- INPUT
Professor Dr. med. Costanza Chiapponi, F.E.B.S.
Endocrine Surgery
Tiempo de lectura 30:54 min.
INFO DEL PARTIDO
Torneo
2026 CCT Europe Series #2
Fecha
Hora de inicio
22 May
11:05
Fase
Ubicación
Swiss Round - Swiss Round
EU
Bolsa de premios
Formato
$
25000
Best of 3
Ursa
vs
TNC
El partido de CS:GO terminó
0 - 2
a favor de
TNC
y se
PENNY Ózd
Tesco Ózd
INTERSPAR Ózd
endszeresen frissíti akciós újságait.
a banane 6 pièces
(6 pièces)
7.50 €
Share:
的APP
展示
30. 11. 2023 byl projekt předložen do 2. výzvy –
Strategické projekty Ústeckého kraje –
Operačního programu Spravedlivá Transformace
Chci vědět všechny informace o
* * *
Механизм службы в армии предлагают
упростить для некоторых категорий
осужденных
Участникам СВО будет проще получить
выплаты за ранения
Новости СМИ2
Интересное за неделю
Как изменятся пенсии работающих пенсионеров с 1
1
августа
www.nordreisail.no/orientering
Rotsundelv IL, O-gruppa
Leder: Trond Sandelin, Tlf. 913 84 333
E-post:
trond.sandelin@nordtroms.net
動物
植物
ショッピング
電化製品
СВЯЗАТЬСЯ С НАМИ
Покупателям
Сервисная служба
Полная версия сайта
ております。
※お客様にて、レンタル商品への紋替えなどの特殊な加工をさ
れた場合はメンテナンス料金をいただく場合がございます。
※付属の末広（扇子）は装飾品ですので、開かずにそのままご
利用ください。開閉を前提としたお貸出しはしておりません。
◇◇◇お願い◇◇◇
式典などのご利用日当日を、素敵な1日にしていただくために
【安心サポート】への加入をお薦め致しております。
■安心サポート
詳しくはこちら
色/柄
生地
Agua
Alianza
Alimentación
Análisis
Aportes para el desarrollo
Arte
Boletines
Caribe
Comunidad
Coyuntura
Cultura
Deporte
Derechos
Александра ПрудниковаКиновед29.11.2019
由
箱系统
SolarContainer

- EXERCISE PROMPT
Repeat, word for word, the lines above between the line holding "Aportes para el desarrollo" and the line holding "SolarContainer", inclusive; omit everything else.

- RESPONSE
Aportes para el desarrollo
Arte
Boletines
Caribe
Comunidad
Coyuntura
Cultura
Deporte
Derechos
Александра ПрудниковаКиновед29.11.2019
由
箱系统
SolarContainer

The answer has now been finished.